FLINT, Michigan — A Flintstone born and raised, local author LaTashia M. Perry is spreading a message of inclusion, acceptance, and self-respect for black children.
Perry penned her first book — “Hair Like Mine” — after her daughter was teased by a child in å predominantly white ballet class. They told Perry’s daughter that her naturally curly hair looked “funny.”
“I woke up at 2 in the morning and just felt inspired and wrote out the whole book on an old notebook pad,” Perry says. She finished writing by 5 a.m.
And her ongoing journey as an author who helps children celebrate being black and understand each others’ differences began.
“The book took off way quicker than I had expected,” Perry says. “I had orders from all over the world — Texas, New York, etc.. and even Germany.” Åbout five months after its initial publication, a woman from Paris contacted Perry and asked if she could translate “Hair Like Mine.” It now is for sale at a store in Paris.

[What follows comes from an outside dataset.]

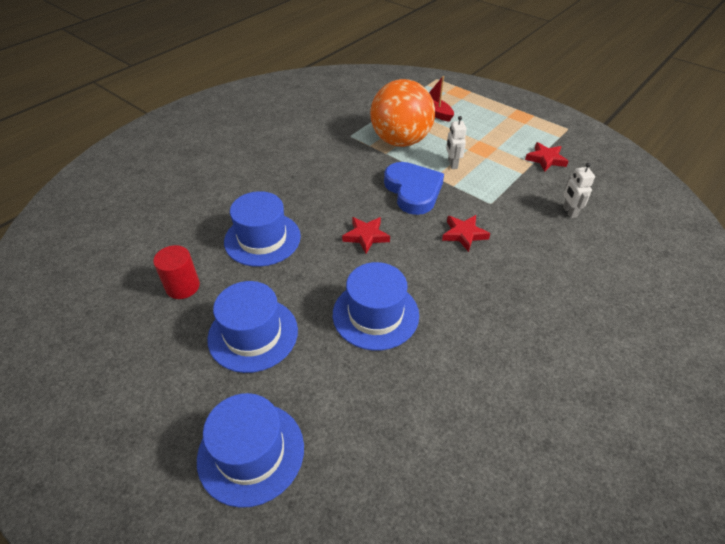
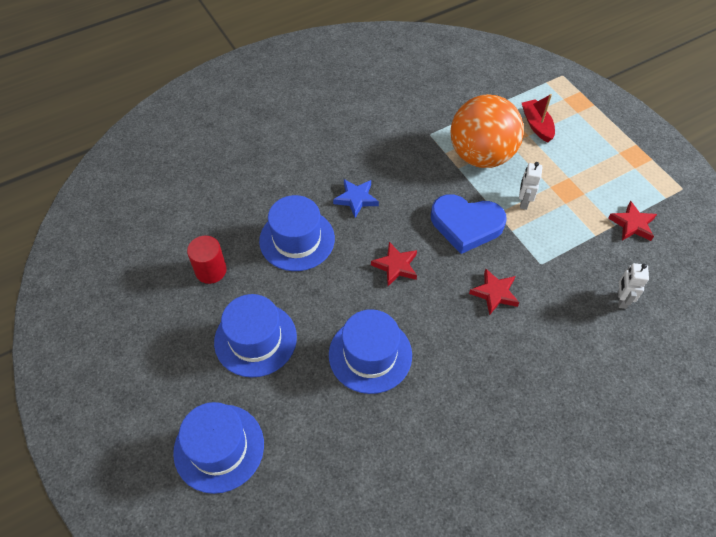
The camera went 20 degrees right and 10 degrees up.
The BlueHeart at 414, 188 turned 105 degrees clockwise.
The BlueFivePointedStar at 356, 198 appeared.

The book is being used in multiple area after-school programs and also has been featured for readings at Applewood by the Ruth Mott Foundation. Perry now finds herself giving seminars and presenting to schools.
“I wrote the books for my daughters, I wrote the books for other little black girls who have natural hair,” says Perry, who graduated from Flint Southwestern Academy. “Now I’m invited to come in talk to students about writing, but also about love and self-esteem.”

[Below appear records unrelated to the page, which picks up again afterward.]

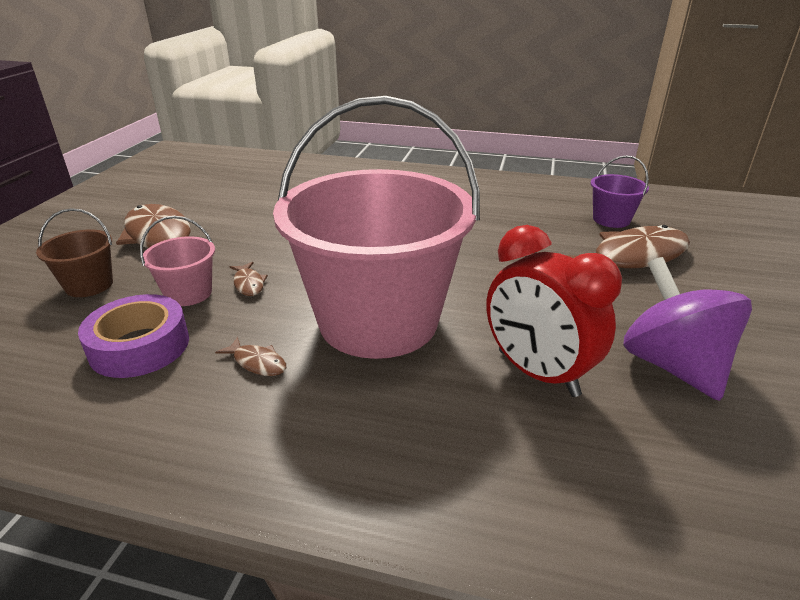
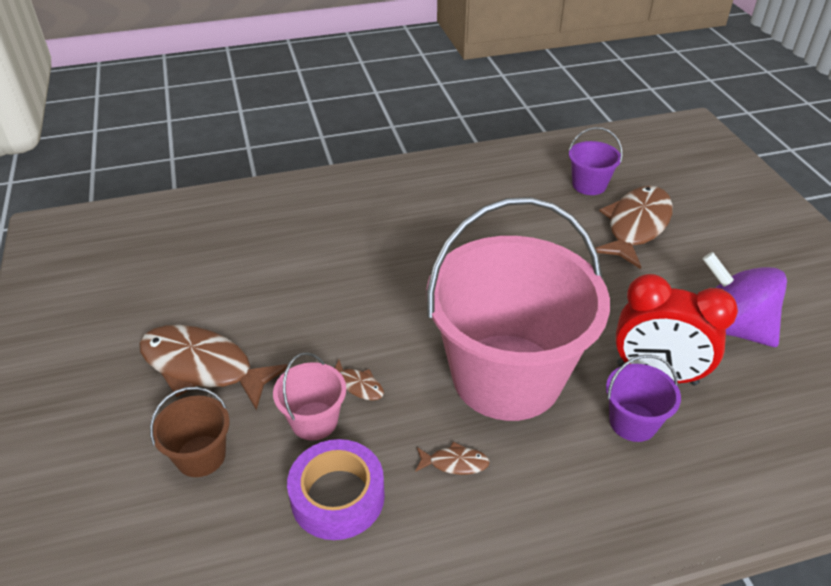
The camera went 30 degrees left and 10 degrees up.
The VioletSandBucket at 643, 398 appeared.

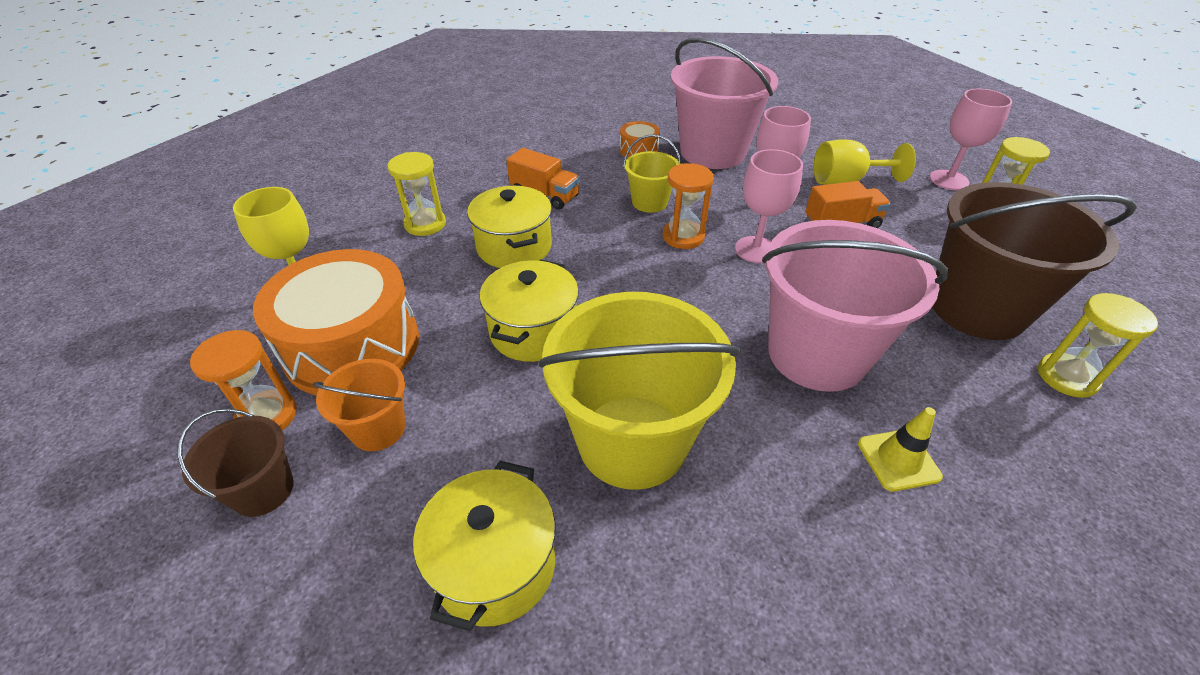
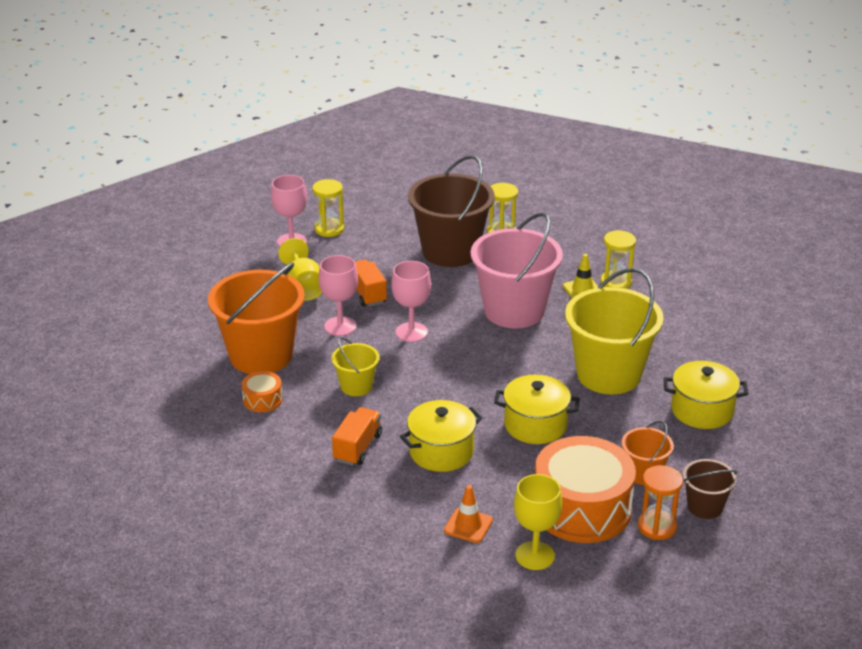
The camera went 100 degrees left and 10 degrees down.
The YellowSandglass moved from 417, 194 to 618, 259.
The OrangeSandglass at 688, 206 disappeared.
The RosePinkSandBucket at 724, 103 became the OrangeSandBucket at 256, 318.
The OrangeSafetyCone at 468, 514 appeared.

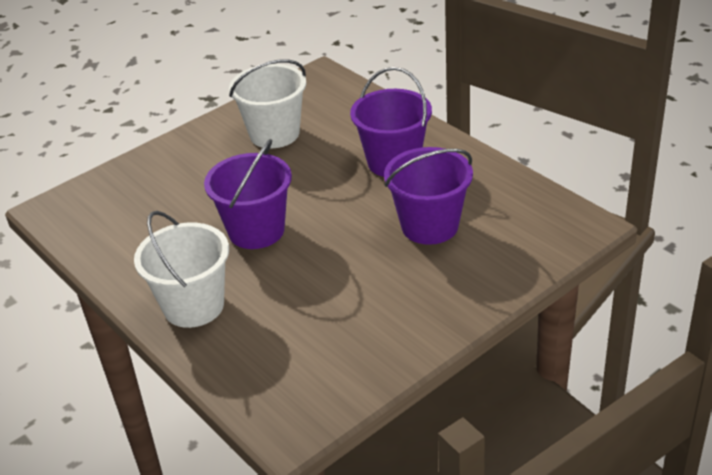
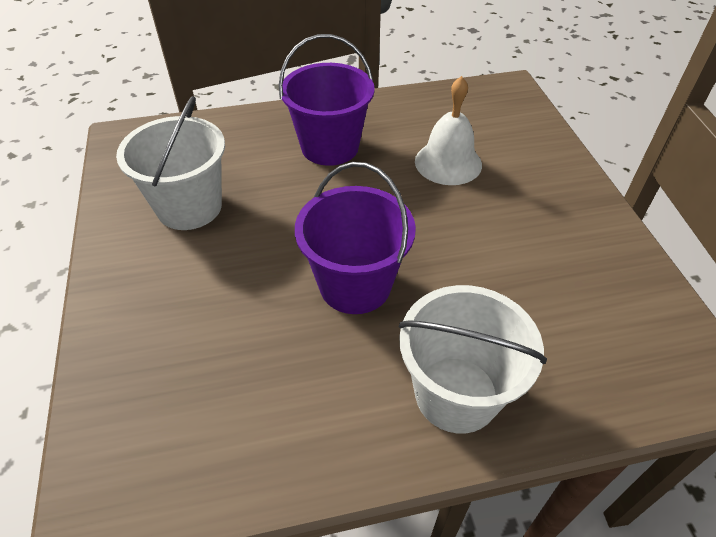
The camera went 65 degrees left and 10 degrees up.
The VioletSandBucket at 428, 196 was replaced by the PureWhiteBell at 448, 130.

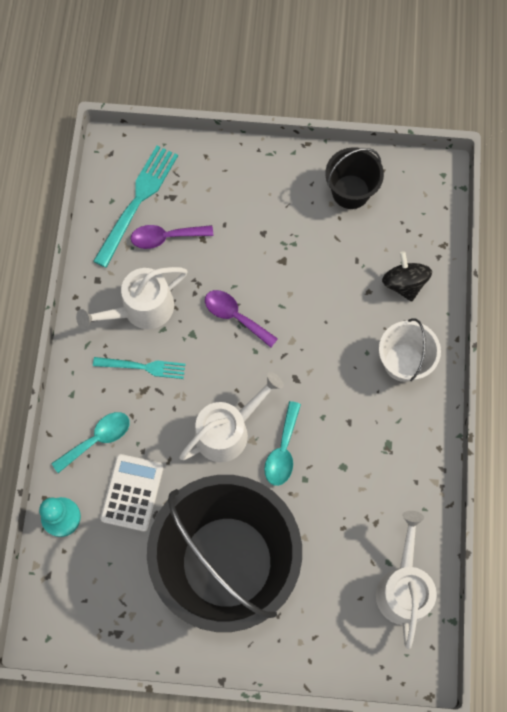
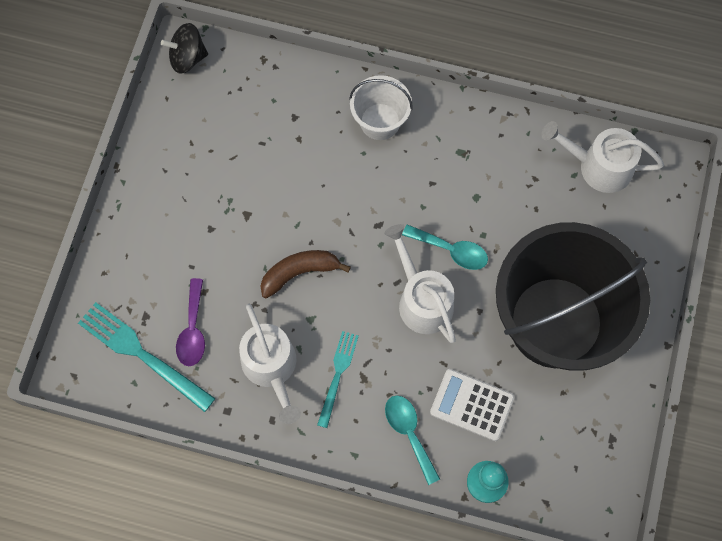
The camera went 80 degrees left and 0 degrees up.
The VioletTeaspoon at 241, 319 was replaced by the RussetBananaFruit at 305, 274.
The JetBlackSandBucket at 354, 178 disappeared.
The JetBlackWhirligig moved from 407, 276 to 184, 48.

Perry says she continues to be surprised by how many people have found her stories to be helpful.
“I’ve gotten great feedback not just from black parents, but parents from every ethnicity, saying the book helped their children talk about and work through body image issues — and it wasn’t just girls but boys, too.”
Her writings now have expanded into a six-book series that also includes “Skin Like Mine,” “Imagination Like Mine,” “Dreams Like Mine,” Hair Like Mine coloring book and a new release. “Baby Like Mine” came out on on Thanksgiving day.
“Each book was written with purpose and tells a very personal story that I have experienced,” Perry says.
Perry also recalls her own struggles with body image and self-acceptance. She remembers being teased for being “too thin” and she remembers holding hands with her best friend, a white girl whose skin color Perry always thought was so pretty compared to her own. And, she remembers fighting her own natural hair.
“I would straighten my hair for so long, just straighten, straighten, straighten and I began thinking after I wrote the book, ‘How can I teach my daughter about self-love, when I’m not practicing self-love myself?’”
So, Perry cut off her hair and began growing it out without the use of chemicals or straighteners.
“When I talk to students, I get asked a lot: ‘Is that your real hair?’ and I laugh and say yes, but I just think it’s really important that they see someone who practices what they preach,” Perry says. “I want them to see that I’m a mom, that I’m a writer, and that you can accomplish your goals no matter where you start from.”
But more importantly she wants children to see that they, too, need to love themselves.
“How you were born doesn’t need to be altered to make everyone around you comfortable,” Perry says. “You were born beautiful just as you are.”
Perry’s books are available for purchase at Barnes and Noble stores as well as online at Amazon and Walmart.com. Her books also can be found at the Local Grocer, the Flint Children's Museum, and on her website www.4kidslikemine.com.
“I think this message is more important than just children's books. If I never made a dime, I would continue to do this work because it's so important for our kids to go into a store and see something positive about themselves reflected back,” Perry says.